Salvini -- already under fire over refusing to let a ship carrying 630 migrants land in Italy last week -- had floated the plan on national television on Monday.

A census would allow the authorities to "see who, how (they live) and how many there are," he argued.

It would then allow the authorities to study the possibility of expelling Roma of foreign nationality without the proper documentation, he said.

Condemnation of his proposal was rapid and widespread, with not only the opposition parties but also members of the newly-established ruling coalition adding their voices.

Deputy prime minister Luigi Di Maio -- leader of the anti-establishment Five Star Movement that makes up the coalition alongside Salvini's League -- said any census based on ethnicity would be "unconstitutional."

It is the first time that Di Maio has spoken out against his coalition partner and fellow deputy prime minister Salvini since the new government was sworn in on June 1.

The plan also drew the ire of Prime Minister Giuseppe Conte.

"No one is planning to create files or conduct a census on the basis of ethnicity, which would be unconstitutional because it is clearly discriminatory," Conte said in a statement Tuesday.

He also called for checks to ensure Roma children had access to school services, "since they are often kept out of compulsory education courses."

The European Union also weighed in on the controversy.

EU Commission spokesman Alexander Winterstein told journalists that "as a general rule, we cannot deport a European citizen based on ethnic criteria."

Confronted with the backlash on Tuesday, Salvini sought to clarify his plans.

"It is not our intention to record or take anyone's fingerprints," he said, according to a statement from his far-right League party. "Our goal is a recognition of the situation of Roma camps. We intend to
protect thousands of children who are not allowed to attend school regularly."

Italy's Jewish community said the idea of a census drew parallels with measures targeting Jews under fascist war-time leader Benito Mussolini.

The "announcement is worrying and evokes memories from just 80 years ago which are sadly increasingly forgotten," said community leader, Noemi Di Segni.

His calls for a census also drew sharp criticism from Italian opposition center-left Democratic Party (PD).

"Yesterday refugees, today the Roma, tomorrow guns for everyone. It must be tiring being nasty," former premier Paolo Gentiloni tweeted on Monday.

The PD's current leader Matteo Orfini tweeted: "If we really want to carry out the census, I would start with the census of racists and fascists.

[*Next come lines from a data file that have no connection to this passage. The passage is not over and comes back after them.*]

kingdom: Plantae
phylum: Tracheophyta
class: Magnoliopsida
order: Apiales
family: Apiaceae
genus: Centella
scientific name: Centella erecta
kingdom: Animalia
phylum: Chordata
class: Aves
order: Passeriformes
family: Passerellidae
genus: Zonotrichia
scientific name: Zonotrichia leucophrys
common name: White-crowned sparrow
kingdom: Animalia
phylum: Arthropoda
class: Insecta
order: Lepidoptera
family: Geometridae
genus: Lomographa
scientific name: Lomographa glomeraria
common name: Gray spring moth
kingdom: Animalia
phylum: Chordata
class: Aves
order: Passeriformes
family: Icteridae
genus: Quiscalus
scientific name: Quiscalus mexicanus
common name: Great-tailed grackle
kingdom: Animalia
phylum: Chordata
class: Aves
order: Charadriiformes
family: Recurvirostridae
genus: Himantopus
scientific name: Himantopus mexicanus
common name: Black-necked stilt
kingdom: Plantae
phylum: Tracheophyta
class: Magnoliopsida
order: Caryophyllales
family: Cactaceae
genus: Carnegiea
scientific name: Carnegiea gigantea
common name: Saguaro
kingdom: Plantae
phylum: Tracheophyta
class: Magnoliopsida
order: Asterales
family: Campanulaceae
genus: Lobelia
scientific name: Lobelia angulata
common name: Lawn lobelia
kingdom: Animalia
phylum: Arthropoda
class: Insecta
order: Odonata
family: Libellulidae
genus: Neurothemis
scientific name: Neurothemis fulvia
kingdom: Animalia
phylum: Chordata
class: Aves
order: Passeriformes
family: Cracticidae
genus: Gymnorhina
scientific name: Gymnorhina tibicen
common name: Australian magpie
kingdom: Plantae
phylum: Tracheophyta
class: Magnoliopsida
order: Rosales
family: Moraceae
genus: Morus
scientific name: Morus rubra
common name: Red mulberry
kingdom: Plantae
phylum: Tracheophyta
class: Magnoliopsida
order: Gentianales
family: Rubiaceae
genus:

To better avoid them."

According to a report by Association "21 Luglio," which works with the Roma community, there are between 120,000-180,000 Roma living across Italy.

Salvini's popularity is on the rise, nevertheless.

One opinion poll published by La7 TV channel on Monday put the League as Italy's leading political force for the first time ever, with 29.2 percent support, compared with its 17 percent share of the vote in the March election.

The poll put Five Star narrowly in second place with 29 percent.